Owners corporations employ owners corporation managers to keep the books and records of the owners corporation. A problem often arises when owners corporation Committees and Owners want access those records.
Section 146 of the Owners Corporations Act 2006 (Victoria) covers the availability of records:
146. Availability of records
- (1) The owners corporation, on request by a lot owner, a mortgagee of a lot, a purchaser of a lot or the representative of a lot owner or mortgagee or purchaser of a lot, must make the records of the owners corporation required to be kept under this Division available to that person for inspection at any reasonable time, free of charge.
- (2) The owners corporation may at the request of a person entitled to inspect the records and on payment of a reasonable fee provide a copy of any record of the owners corporation.
- (3) A fee determined by the owners corporation for the purposes of this section must not exceed the prescribed maximum fee.
Pretty straight-forward – however a convenient counter-argument regularly used by owners corporation managers in Victoria has been – privacy.
Whether it’s state based legislation, the National Privacy Principles, or just the notion of privacy – it has been a road-block to Committees and Owners wanting to access their records. The tide however appears to be changing for owners corporations and owners corporation managers.
A recent decision in NSW by the NCAT’s Appeal Panel confirmed there is no privacy in the strata records, meaning the owners corporation manager must allow a person can inspect strata records that may otherwise be considered private or the personal information of another person.
Summary of the Tribunal’s Reasons
- The Tribunal stated in its Reasons for Decision (Reasons) that the records and documents originally sought by the appellant were set out in an email to the respondent’s Strata Manager dated 23 November 2019. They were described in the Reasons as “detailed transaction listing for levies paid by each lot owner for the financial years 2018/19 and 2019/20” . The appellant’s reasons for requesting the records and documents was attributed to his “suspicions” that there were “unauthorised credits” in the financial and accounting records of the respondent. The Tribunal noted that the appellant “accepted that he had no evidence to support his suspicions or concerns.”

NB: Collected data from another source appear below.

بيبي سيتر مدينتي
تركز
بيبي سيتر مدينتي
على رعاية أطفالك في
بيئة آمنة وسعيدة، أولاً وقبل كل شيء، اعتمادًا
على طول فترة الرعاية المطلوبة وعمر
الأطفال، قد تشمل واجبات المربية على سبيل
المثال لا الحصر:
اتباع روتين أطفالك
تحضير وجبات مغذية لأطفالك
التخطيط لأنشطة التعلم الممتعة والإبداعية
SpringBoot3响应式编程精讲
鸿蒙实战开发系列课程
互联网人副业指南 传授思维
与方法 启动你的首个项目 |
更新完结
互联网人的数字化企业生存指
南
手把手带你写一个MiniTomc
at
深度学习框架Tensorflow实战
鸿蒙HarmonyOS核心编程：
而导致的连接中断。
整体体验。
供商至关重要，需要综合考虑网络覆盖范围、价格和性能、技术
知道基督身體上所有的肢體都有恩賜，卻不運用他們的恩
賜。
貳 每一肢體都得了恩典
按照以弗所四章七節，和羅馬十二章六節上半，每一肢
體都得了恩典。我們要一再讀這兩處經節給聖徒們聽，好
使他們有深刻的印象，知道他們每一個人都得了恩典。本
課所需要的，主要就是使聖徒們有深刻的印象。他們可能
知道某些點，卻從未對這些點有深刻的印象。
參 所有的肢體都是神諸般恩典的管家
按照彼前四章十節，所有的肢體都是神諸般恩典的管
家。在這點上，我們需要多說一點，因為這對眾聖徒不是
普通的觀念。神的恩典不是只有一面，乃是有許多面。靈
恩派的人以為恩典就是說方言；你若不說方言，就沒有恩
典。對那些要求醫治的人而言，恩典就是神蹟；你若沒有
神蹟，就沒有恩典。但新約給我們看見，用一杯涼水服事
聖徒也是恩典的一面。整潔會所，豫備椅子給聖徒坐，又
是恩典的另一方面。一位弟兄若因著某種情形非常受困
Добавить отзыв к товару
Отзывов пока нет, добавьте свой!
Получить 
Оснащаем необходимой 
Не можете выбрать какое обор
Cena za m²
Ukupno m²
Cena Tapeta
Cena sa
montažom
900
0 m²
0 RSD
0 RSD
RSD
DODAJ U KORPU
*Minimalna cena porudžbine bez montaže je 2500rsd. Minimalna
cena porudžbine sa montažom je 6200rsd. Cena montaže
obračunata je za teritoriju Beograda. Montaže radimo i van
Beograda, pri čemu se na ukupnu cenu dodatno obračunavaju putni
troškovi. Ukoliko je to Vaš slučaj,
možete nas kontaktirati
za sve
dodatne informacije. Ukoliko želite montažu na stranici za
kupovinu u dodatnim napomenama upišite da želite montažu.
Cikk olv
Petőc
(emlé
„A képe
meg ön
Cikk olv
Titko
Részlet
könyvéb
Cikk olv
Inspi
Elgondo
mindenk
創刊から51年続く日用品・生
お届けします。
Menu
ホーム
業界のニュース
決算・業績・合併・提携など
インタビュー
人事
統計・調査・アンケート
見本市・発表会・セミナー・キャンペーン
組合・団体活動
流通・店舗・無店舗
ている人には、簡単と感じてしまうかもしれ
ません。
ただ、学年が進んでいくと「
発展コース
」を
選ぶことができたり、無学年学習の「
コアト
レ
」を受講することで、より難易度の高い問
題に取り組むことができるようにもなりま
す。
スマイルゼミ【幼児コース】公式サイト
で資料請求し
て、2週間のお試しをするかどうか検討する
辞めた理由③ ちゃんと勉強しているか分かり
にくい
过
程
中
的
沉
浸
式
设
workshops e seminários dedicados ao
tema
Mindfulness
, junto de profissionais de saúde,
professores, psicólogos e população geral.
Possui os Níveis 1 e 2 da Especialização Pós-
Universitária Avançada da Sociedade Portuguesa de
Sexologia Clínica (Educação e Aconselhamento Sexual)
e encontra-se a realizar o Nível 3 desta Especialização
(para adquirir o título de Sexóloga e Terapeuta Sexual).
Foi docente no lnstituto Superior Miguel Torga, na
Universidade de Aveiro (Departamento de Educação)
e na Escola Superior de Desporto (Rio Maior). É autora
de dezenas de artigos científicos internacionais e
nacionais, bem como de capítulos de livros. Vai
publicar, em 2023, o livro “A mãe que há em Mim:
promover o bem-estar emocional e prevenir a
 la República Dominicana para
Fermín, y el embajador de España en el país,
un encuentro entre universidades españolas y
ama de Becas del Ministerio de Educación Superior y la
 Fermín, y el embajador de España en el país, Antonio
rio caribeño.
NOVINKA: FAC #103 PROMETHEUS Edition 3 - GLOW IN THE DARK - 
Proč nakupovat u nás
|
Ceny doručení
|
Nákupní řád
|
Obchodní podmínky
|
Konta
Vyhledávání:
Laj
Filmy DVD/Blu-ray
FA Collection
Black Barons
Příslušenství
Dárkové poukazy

- The Tribunal found that the respondent had provided to the appellant certain accounting records including audited accounts which evidenced, among other things, total contributions paid into the Administrative and Capital Works Funds, the total of levies due in a “Statement of Financial Performance” and a record of “Levy Positions” which showed “levies for each lot, any arrears and whether any interest was due or paid on outstanding levies”. Another document comprised extracts of an “Aged Arrears List” and showed certain outstanding levies for particular lots and the dates of “last debt recovery”.
- The Tribunal found at  that under s 93(2)(e) and (f) of the SSM Act, certain information must be included in the financial statements and that the appellant was not entitled to further information comprising the “detailed transaction listing for levies paid by each lot owner for the financial years 2018/19 and 2019/20” because that information was not required by ss 93(2)(e) and (f).
- The Tribunal concluded at  that “as a matter of discretion” the application under s 188 of the SSM Act should be “rejected” because:
- the documents in evidence “are sufficient to satisfy the [appellant’s] enquiries”;
- there is no evidence the respondent “wrongfully failed to make documents available” to the appellant;
- as a “matter of privacy of all lot owners” detailed records for each lot are not required to be made available; and
- the records sought “are not requirements for the financial statements pursuant to s 93” of the SSM Act.